North Montney called ‘critical’

TransCanada Chief Executive Officer Russ Girling said North Montney is a “critical component in the infrastructure chain (linking) prolific” new gas supplies with existing and new markets.

He said the project and the Nova system are important parts of TransCanada’s capital growth plans, which include C$14 billion in LNG-related gas pipelines in British Columbia.

TransCanada said it will comply with NEB conditions that it “engage and work with affected aboriginal groups on further opportunities to address and mitigate routing and other potential project impacts.”

That aspect was reflected in the dissenting view of one NEB panel member who argued that a section of the pipeline should not proceed because it crosses a natural area of importance to First Nations.

While welcoming the NEB decision, Pacific NorthWest President Michael Culbert made no attempt to hide the major unanswered question — whether Petronas and its three Asian partners will give a final go-ahead to the LNG venture.

He said the partnership is also waiting for a federal environmental approval as it continues to “work cautiously towards” a final investment decision.

‘Rolled-in tolling’ approved

The NEB also approved TransCanada’s request for a “rolled-in tolling design” for North Montney during a transition period until permanent tolls are set once work starts on Pacific NorthWest.

Culbert told the Calgary Herald that Pacific NorthWest would have liked greater long-term certainty on tolling, “but we’re pleased the rolled-in tolls set the precedent for the start of the pipeline.”

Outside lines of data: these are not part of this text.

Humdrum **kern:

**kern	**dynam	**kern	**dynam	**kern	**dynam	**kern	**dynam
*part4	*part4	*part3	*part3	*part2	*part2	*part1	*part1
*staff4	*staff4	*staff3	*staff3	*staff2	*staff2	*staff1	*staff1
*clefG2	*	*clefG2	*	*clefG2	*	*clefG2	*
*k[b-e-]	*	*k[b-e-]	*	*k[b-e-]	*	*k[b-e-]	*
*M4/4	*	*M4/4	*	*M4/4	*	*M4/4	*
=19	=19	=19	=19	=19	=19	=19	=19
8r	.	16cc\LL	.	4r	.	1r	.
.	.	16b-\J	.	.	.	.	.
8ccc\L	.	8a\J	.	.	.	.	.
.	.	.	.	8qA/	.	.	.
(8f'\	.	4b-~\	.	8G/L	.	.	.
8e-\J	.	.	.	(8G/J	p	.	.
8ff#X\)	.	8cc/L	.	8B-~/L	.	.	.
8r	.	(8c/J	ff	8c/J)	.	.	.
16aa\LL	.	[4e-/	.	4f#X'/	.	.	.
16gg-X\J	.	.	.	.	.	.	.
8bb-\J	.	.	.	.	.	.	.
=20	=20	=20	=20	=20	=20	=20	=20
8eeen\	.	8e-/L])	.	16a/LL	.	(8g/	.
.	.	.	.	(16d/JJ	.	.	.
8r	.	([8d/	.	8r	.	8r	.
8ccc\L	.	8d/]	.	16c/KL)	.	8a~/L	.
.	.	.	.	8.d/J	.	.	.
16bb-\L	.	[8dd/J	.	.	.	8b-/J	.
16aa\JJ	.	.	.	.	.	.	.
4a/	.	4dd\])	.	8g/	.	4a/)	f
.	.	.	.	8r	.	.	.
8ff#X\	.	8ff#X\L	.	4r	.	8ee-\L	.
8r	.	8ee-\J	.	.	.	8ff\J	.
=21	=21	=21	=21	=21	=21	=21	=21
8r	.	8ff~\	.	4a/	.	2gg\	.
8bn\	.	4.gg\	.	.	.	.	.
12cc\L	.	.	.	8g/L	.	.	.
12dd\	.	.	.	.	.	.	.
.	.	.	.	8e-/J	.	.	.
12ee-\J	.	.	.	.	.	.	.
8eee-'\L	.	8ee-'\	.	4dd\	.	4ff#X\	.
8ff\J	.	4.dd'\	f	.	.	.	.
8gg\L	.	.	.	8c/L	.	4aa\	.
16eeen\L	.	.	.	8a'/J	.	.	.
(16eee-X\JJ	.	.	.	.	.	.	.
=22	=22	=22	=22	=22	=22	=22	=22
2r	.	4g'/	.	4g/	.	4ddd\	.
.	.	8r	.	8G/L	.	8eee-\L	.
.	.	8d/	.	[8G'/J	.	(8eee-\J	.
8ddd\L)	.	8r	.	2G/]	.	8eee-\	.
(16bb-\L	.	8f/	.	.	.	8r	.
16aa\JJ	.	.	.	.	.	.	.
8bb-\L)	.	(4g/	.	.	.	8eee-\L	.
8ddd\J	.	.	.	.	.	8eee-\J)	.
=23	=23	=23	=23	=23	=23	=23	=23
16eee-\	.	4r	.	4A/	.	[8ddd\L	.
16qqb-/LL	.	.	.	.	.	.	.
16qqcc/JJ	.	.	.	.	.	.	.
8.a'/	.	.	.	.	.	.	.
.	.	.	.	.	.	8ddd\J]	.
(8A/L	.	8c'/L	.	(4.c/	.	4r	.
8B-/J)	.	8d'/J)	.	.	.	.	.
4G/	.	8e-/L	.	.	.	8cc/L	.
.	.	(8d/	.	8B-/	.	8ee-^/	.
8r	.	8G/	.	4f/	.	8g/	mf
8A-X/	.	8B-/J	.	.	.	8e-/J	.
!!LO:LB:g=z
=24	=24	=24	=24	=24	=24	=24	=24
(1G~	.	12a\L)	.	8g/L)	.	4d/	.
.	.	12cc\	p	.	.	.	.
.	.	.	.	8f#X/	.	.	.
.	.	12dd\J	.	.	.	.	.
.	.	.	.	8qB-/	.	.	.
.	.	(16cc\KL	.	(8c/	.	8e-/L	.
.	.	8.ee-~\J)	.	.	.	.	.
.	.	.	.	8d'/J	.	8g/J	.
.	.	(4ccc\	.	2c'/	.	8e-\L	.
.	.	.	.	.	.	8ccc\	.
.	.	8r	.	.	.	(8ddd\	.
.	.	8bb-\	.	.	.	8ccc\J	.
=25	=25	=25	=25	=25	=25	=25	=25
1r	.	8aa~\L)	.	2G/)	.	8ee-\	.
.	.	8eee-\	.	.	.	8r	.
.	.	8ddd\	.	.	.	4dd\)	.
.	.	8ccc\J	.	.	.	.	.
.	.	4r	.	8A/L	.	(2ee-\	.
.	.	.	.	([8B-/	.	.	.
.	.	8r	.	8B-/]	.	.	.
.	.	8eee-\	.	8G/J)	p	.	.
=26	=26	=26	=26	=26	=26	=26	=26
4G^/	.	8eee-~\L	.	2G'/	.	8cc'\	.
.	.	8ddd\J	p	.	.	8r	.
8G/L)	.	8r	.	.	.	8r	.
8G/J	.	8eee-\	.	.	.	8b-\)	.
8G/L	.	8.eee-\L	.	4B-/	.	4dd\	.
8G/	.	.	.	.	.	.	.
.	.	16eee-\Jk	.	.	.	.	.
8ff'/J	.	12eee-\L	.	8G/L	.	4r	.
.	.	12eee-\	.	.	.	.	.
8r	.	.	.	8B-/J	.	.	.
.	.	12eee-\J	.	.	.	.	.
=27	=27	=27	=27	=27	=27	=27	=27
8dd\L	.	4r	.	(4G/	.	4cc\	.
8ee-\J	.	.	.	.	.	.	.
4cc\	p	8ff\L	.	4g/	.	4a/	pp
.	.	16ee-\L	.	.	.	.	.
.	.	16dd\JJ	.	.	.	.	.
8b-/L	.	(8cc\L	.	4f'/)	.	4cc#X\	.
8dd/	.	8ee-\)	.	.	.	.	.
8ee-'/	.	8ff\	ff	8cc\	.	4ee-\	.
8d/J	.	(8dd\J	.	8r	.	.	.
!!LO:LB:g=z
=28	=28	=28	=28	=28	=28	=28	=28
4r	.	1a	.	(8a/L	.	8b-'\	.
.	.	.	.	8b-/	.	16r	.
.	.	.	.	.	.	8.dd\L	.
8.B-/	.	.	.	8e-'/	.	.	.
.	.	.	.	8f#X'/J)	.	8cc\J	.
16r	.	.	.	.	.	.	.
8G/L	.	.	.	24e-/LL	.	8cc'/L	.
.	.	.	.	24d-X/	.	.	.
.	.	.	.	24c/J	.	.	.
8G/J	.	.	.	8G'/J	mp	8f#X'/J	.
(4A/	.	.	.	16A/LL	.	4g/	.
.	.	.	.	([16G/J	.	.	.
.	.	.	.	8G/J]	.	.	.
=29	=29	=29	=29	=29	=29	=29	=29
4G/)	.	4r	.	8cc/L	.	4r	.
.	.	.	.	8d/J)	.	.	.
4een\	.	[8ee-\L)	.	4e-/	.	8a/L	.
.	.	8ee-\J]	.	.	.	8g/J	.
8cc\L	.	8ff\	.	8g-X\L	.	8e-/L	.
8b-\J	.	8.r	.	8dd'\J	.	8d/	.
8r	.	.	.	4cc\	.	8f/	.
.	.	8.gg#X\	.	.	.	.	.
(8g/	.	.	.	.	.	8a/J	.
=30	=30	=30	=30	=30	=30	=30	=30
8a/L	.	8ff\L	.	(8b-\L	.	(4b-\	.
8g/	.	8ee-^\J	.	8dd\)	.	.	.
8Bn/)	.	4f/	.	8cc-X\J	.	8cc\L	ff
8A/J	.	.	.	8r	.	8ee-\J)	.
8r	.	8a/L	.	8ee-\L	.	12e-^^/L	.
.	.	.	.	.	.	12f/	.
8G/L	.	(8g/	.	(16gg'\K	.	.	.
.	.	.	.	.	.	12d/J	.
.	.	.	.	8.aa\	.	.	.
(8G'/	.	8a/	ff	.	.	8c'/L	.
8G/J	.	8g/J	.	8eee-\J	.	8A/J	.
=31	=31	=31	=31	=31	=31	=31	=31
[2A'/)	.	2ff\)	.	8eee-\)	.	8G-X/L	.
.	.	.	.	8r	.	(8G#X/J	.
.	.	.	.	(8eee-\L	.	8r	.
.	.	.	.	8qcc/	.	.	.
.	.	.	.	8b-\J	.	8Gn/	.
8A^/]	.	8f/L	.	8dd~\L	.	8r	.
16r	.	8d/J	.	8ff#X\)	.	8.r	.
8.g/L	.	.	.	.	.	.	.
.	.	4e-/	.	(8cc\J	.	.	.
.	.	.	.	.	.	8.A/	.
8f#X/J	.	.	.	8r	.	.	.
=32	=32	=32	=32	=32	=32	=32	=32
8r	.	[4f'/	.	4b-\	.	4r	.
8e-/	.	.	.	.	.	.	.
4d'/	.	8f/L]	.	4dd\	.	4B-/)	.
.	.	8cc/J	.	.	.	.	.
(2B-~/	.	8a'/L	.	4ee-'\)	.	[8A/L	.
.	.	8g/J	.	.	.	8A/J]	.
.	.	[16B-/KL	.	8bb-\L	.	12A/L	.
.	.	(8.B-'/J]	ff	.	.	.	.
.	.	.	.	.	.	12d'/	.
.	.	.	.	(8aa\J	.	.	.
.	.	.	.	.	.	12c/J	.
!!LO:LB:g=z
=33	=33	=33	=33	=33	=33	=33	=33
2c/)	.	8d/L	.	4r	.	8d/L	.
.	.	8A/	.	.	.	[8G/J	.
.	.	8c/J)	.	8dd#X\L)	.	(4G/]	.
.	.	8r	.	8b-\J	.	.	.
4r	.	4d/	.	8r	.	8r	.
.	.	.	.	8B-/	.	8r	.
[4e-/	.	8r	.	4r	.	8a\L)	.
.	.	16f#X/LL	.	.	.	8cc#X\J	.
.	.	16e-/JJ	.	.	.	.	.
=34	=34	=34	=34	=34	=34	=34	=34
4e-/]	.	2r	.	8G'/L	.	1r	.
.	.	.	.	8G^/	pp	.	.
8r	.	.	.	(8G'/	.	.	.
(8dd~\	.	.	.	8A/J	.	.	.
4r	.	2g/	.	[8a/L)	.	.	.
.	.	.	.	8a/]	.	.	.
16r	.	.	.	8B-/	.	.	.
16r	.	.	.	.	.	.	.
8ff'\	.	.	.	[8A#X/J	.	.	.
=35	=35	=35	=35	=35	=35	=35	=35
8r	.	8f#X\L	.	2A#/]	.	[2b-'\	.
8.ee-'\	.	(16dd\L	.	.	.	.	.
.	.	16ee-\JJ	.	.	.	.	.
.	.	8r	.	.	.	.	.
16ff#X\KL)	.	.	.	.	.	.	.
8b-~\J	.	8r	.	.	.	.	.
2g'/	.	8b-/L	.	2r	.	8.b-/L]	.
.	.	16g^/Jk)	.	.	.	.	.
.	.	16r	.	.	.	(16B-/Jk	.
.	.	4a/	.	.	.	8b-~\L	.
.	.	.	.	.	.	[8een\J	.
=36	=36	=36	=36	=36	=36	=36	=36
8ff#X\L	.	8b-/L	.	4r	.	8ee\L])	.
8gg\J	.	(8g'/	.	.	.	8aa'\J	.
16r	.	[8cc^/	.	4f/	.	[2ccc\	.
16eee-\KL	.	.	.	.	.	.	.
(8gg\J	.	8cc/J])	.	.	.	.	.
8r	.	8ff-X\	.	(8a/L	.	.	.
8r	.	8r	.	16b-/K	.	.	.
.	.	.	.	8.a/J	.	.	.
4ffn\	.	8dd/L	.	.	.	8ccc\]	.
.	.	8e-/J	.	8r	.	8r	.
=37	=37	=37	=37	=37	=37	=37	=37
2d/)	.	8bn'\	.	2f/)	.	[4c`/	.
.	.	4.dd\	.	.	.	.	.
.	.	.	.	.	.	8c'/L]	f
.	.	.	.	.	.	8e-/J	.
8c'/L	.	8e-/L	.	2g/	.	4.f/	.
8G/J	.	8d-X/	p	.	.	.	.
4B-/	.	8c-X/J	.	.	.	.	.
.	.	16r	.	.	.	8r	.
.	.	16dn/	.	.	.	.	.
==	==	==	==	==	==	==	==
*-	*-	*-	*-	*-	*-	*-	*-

FirstEnergy Capital analyst Steven Paget said in a note to clients that it appeared the NEB wanted to “make the LNG-related infrastructure pay for itself, rather than allow TransCanada to create an expanded (Nova Gas) system that includes” LNG pipelines.

Culbert said he is hopeful that a sanctioning decision on the C$36 billion megaproject, once expected by late 2014, will take place later this year.

He was emphatic that the project will not be built if Canadian LNG prices are not competitive with other supplies in Asia.

Production cost a plus

But he offered an upbeat comment, suggesting that the low cost of producing gas in northeastern British Columbia can put Pacific NorthWest on a competitive footing with other global sources.

Culbert told reporters that as the joint venture deals with other fiscal and regulatory matters it is possible “that we will create the certainty that is required to make (the final investment) decision.”

Progress Energy Canada, acquired by Petronas two years ago, is embarking on development of its Montney gas resources which have been estimated at 19 trillion cubic feet of proved plus probable reserves.

Progress said C$2 billion was invested last year on drilling and 180 infrastructure projects and C$1.5 billion was spent on acquiring assets. The budget for this year is set at C$2 billion and involves the use of 20 rigs. Production from the play is currently about 120,000 barrels of oil equivalent (80,000 boe per day net to Progress).